Even groups now that claim to promote individuality such as "hipsters" have their downfalls.  For instance, if one is a fan of Fall Out Boy (a band that has been judged by many to be a part of the "emo" subculture), they are scoffed at and mocked.  Indeed, the realm of judgement for hipsters seems to remain in music, but through the rise of "scenesters" notions of what activities provide the most amount of pleasure are becoming a new source of conceit.  Partying, doing drugs, disrespect in general, and a lack of self-regulation are the new "cool" pleasure time activities.  Surprisingly, this seems to be a fusion between the world of gangster rap that was popular in the late 90's, early 00's, seeing as money, clothes, and partying are the number one foci of many mainstream hip cultures.

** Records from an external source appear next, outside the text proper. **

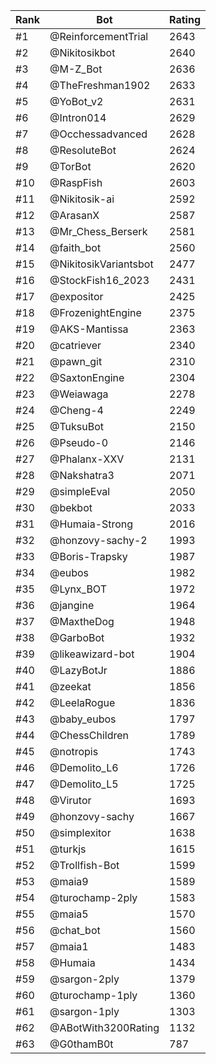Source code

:Rank|Bot|Rating
---|---|---
#1|@ReinforcementTrial|2643
#2|@Nikitosikbot|2640
#3|@M-Z_Bot|2636
#4|@TheFreshman1902|2633
#5|@YoBot_v2|2631
#6|@Intron014|2629
#7|@Occhessadvanced|2628
#8|@ResoluteBot|2624
#9|@TorBot|2620
#10|@RaspFish|2603
#11|@Nikitosik-ai|2592
#12|@ArasanX|2587
#13|@Mr_Chess_Berserk|2581
#14|@faith_bot|2560
#15|@NikitosikVariantsbot|2477
#16|@StockFish16_2023|2431
#17|@expositor|2425
#18|@FrozenightEngine|2375
#19|@AKS-Mantissa|2363
#20|@catriever|2340
#21|@pawn_git|2310
#22|@SaxtonEngine|2304
#23|@Weiawaga|2278
#24|@Cheng-4|2249
#25|@TuksuBot|2150
#26|@Pseudo-0|2146
#27|@Phalanx-XXV|2131
#28|@Nakshatra3|2071
#29|@simpleEval|2050
#30|@bekbot|2033
#31|@Humaia-Strong|2016
#32|@honzovy-sachy-2|1993
#33|@Boris-Trapsky|1987
#34|@eubos|1982
#35|@Lynx_BOT|1972
#36|@jangine|1964
#37|@MaxtheDog|1948
#38|@GarboBot|1932
#39|@likeawizard-bot|1904
#40|@LazyBotJr|1886
#41|@zeekat|1856
#42|@LeelaRogue|1836
#43|@baby_eubos|1797
#44|@ChessChildren|1789
#45|@notropis|1743
#46|@Demolito_L6|1726
#47|@Demolito_L5|1725
#48|@Virutor|1693
#49|@honzovy-sachy|1667
#50|@simplexitor|1638
#51|@turkjs|1615
#52|@Trollfish-Bot|1599
#53|@maia9|1589
#54|@turochamp-2ply|1583
#55|@maia5|1570
#56|@chat_bot|1560
#57|@maia1|1483
#58|@Humaia|1434
#59|@sargon-2ply|1379
#60|@turochamp-1ply|1360
#61|@sargon-1ply|1303
#62|@ABotWith3200Rating|1132
#63|@G0thamB0t|787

Confidence comes from how many of the cultural ideals you have adopted and how well you can express your borrowed identity.  Instead of confidence providing us with the motivation and mean to achieve great things and attain long lasting happiness, cultural confidence gives us the pretention of power over others.  In the same way that you happily cast aside your own ideas in the student phase of becoming cool, once you have mastered your particular culture, one may have the confidence and desire to expand and revise the culture they once ran with like a lemming.  This gives a false reassurance that the person has maintained some individuality, but more importantly it simultaneously gives them the power to tell others how to lose theirs.  A master in their group may now be the ones running the organizations which help install the subculture into a new batch of self-doubting kids, the masters get to "choose" what is cool next in their own minds, but in reality they have limited the horizons of their own minds through their years of self-schooling in the culture of cool, they are bound to the same cycle.  The conformity is complete and the self has been sacrificed in the end.  Coolness nirvana has been attained.